Activity: The expected result is an exact restatement of the data, free of pictures.

Transcribed page contents:
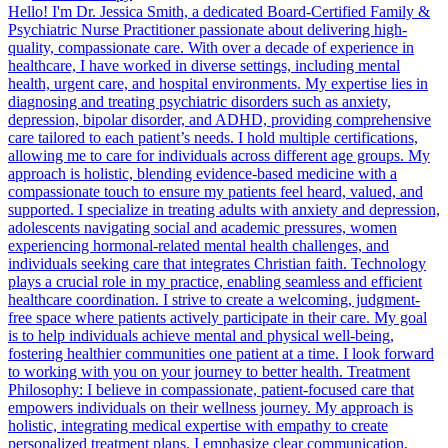
Hello! I'm Dr. Jessica Smith, a dedicated Board-Certified Family &
Psychiatric Nurse Practitioner passionate about delivering high-
quality, compassionate care. With over a decade of experience in
healthcare, I have worked in diverse settings, including mental
health, urgent care, and hospital environments. My expertise lies in
diagnosing and treating psychiatric disorders such as anxiety,
depression, bipolar disorder, and ADHD, providing comprehensive
care tailored to each patient’s needs. I hold multiple certifications,
allowing me to care for individuals across different age groups. My
approach is holistic, blending evidence-based medicine with a
compassionate touch to ensure my patients feel heard, valued, and
supported. I specialize in treating adults with anxiety and depression,
adolescents navigating social and academic pressures, women
experiencing hormonal-related mental health challenges, and
individuals seeking care that integrates Christian faith. Technology
plays a crucial role in my practice, enabling seamless and efficient
healthcare coordination. I strive to create a welcoming, judgment-
free space where patients actively participate in their care. My goal
is to help individuals achieve mental and physical well-being,
fostering healthier communities one patient at a time. I look forward
to working with you on your journey to better health. Treatment
Philosophy: I believe in compassionate, patient-focused care that
empowers individuals on their wellness journey. My approach is
holistic, integrating medical expertise with empathy to create
personalized treatment plans. I emphasize clear communication,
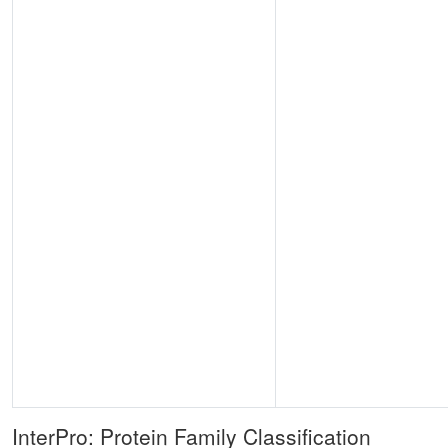
InterPro: Protein Family Classification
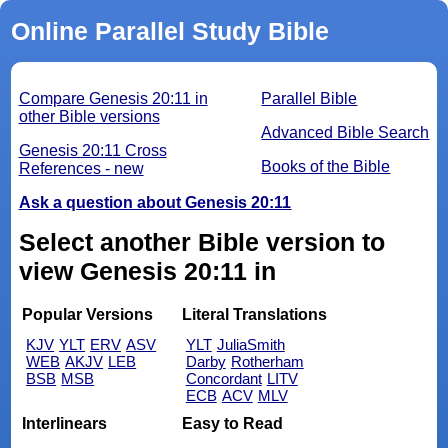
Online Parallel Study Bible
Compare Genesis 20:11 in
Parallel Bible
other Bible versions
Advanced Bible Search
Genesis 20:11 Cross
Books of the Bible
References - new
Ask a question about Genesis 20:11
Select another Bible version to
view Genesis 20:11 in
Popular Versions
Literal Translations
KJV
YLT
ERV
ASV
YLT
JuliaSmith
WEB
AKJV
LEB
Darby
Rotherham
BSB
MSB
Concordant
LITV
ECB
ACV
MLV
Interlinears
Easy to Read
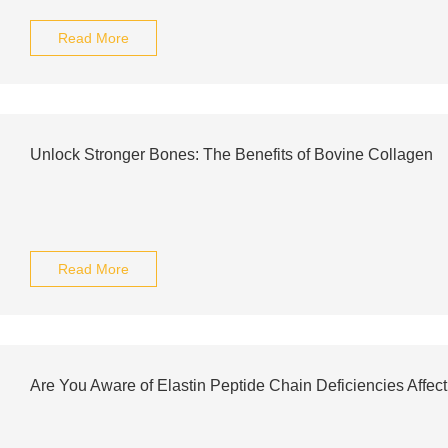
Read More
Unlock Stronger Bones: The Benefits of Bovine Collagen
Read More
Are You Aware of Elastin Peptide Chain Deficiencies Affec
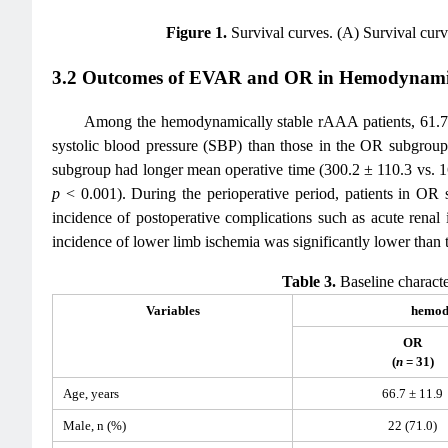
Figure 1.
Survival curves. (A) Survival cu
3.2 Outcomes of EVAR and OR in Hemodynamic
Among the hemodynamically stable rAAA patients, 61.7
systolic blood pressure (SBP) than those in the OR subgroup
subgroup had longer mean operative time (300.2 ± 110.3 vs. 
p
< 0.001). During the perioperative period, patients in OR 
incidence of postoperative complications such as acute renal 
incidence of lower limb ischemia was significantly lower tha
Table 3.
Baseline characte
Variables
hemody
OR
(
n
= 31)
Age, years
66.7 ± 11.9
Male, n (%)
22 (71.0)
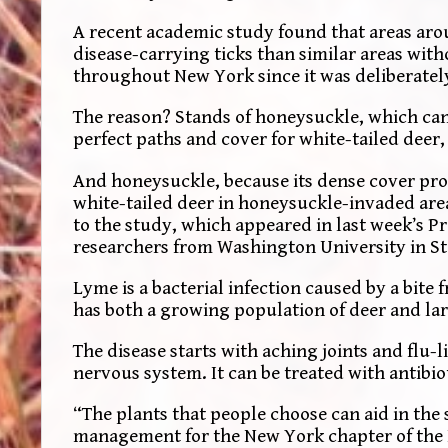
A recent academic study found that areas arou
disease-carrying ticks than similar areas wit
throughout New York since it was deliberatel
The reason? Stands of honeysuckle, which can 
perfect paths and cover for white-tailed deer,
And honeysuckle, because its dense cover pro
white-tailed deer in honeysuckle-invaded are
to the study, which appeared in last week’s P
researchers from Washington University in St.
Lyme is a bacterial infection caused by a bite 
has both a growing population of deer and lar
The disease starts with aching joints and flu-l
nervous system. It can be treated with antibio
“The plants that people choose can aid in the 
management for the New York chapter of the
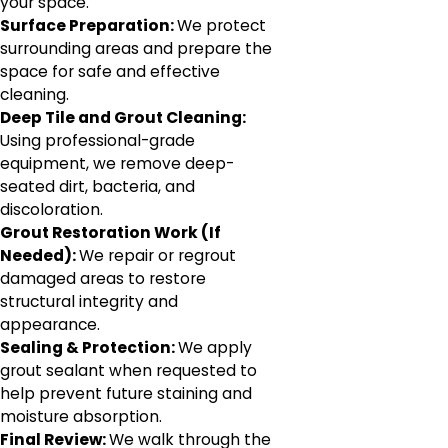
your space.
Surface Preparation:
We protect
surrounding areas and prepare the
space for safe and effective
cleaning.
Deep Tile and Grout Cleaning:
Using professional-grade
equipment, we remove deep-
seated dirt, bacteria, and
discoloration.
Grout Restoration Work (If
Needed):
We repair or regrout
damaged areas to restore
structural integrity and
appearance.
Sealing & Protection:
We apply
grout sealant when requested to
help prevent future staining and
moisture absorption.
Final Review:
We walk through the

Task solution:
Hello! I'm Dr. Jessica Smith, a dedicated Board-Certified Family &
Psychiatric Nurse Practitioner passionate about delivering high-
quality, compassionate care. With over a decade of experience in
healthcare, I have worked in diverse settings, including mental
health, urgent care, and hospital environments. My expertise lies in
diagnosing and treating psychiatric disorders such as anxiety,
depression, bipolar disorder, and ADHD, providing comprehensive
care tailored to each patient’s needs. I hold multiple certifications,
allowing me to care for individuals across different age groups. My
approach is holistic, blending evidence-based medicine with a
compassionate touch to ensure my patients feel heard, valued, and
supported. I specialize in treating adults with anxiety and depression,
adolescents navigating social and academic pressures, women
experiencing hormonal-related mental health challenges, and
individuals seeking care that integrates Christian faith. Technology
plays a crucial role in my practice, enabling seamless and efficient
healthcare coordination. I strive to create a welcoming, judgment-
free space where patients actively participate in their care. My goal
is to help individuals achieve mental and physical well-being,
fostering healthier communities one patient at a time. I look forward
to working with you on your journey to better health. Treatment
Philosophy: I believe in compassionate, patient-focused care that
empowers individuals on their wellness journey. My approach is
holistic, integrating medical expertise with empathy to create
personalized treatment plans. I emphasize clear communication,
InterPro: Protein Family Classification
Online Parallel Study Bible
Compare Genesis 20:11 in
Parallel Bible
other Bible versions
Advanced Bible Search
Genesis 20:11 Cross
Books of the Bible
References - new
Ask a question about Genesis 20:11
Select another Bible version to
view Genesis 20:11 in
Popular Versions
Literal Translations
KJV
YLT
ERV
ASV
YLT
JuliaSmith
WEB
AKJV
LEB
Darby
Rotherham
BSB
MSB
Concordant
LITV
ECB
ACV
MLV
Interlinears
Easy to Read
Read More
Unlock Stronger Bones: The Benefits of Bovine Collagen
Read More
Are You Aware of Elastin Peptide Chain Deficiencies Affec
Figure 1.
Survival curves. (A) Survival cu
3.2 Outcomes of EVAR and OR in Hemodynamic
Among the hemodynamically stable rAAA patients, 61.7
systolic blood pressure (SBP) than those in the OR subgroup
subgroup had longer mean operative time (300.2 ± 110.3 vs. 
p
< 0.001). During the perioperative period, patients in OR 
incidence of postoperative complications such as acute renal 
incidence of lower limb ischemia was significantly lower tha
Table 3.
Baseline characte
Variables
hemody
OR
(
n
= 31)
Age, years
66.7 ± 11.9
Male, n (%)
22 (71.0)
A recent academic study found that areas arou
disease-carrying ticks than similar areas wit
throughout New York since it was deliberatel
The reason? Stands of honeysuckle, which can 
perfect paths and cover for white-tailed deer,
And honeysuckle, because its dense cover pro
white-tailed deer in honeysuckle-invaded are
to the study, which appeared in last week’s P
researchers from Washington University in St.
Lyme is a bacterial infection caused by a bite 
has both a growing population of deer and lar
The disease starts with aching joints and flu-l
nervous system. It can be treated with antibio
“The plants that people choose can aid in the 
management for the New York chapter of the
your space.
Surface Preparation:
We protect
surrounding areas and prepare the
space for safe and effective
cleaning.
Deep Tile and Grout Cleaning:
Using professional-grade
equipment, we remove deep-
seated dirt, bacteria, and
discoloration.
Grout Restoration Work (If
Needed):
We repair or regrout
damaged areas to restore
structural integrity and
appearance.
Sealing & Protection:
We apply
grout sealant when requested to
help prevent future staining and
moisture absorption.
Final Review:
We walk through the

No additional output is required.